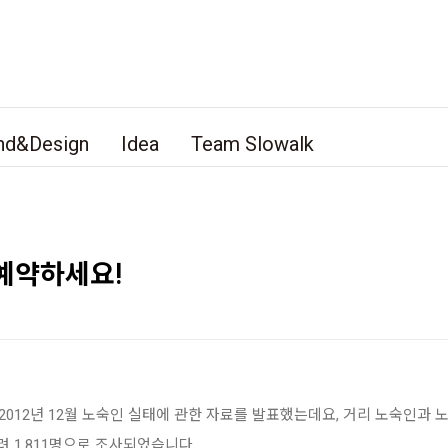
nd&Design
Idea
Team Slowalk
예약하세요!
12년 12월 노숙인 실태에 관한 자료를 발표했는데요, 거리 노숙인과 노
려 1,811명으로 조사되었습니다.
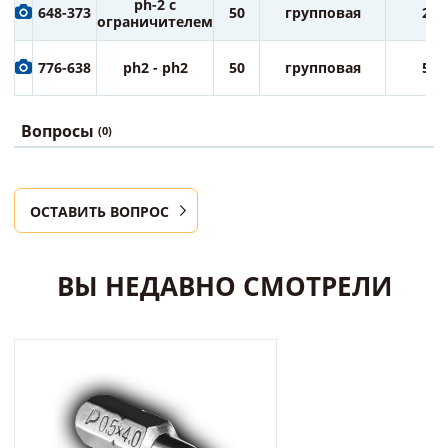
ph-2 с
648-373
50
групповая
25
ограничителем
776-638
ph2 - ph2
50
групповая
50
Вопросы
(0)
ОСТАВИТЬ ВОПРОС
ВЫ НЕДАВНО СМОТРЕЛИ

→ Exercise: Could you write out the data again with "индивидуальная" substituted for "групповая" and everything else left unchanged? Leave the pictures out of your answer.

→ Problem solution:
nd&Design
Idea
Team Slowalk
예약하세요!
12년 12월 노숙인 실태에 관한 자료를 발표했는데요, 거리 노숙인과 노
려 1,811명으로 조사되었습니다.
ph-2 с
648-373
50
индивидуальная
25
ограничителем
776-638
ph2 - ph2
50
индивидуальная
50
Вопросы
(0)
ОСТАВИТЬ ВОПРОС
ВЫ НЕДАВНО СМОТРЕЛИ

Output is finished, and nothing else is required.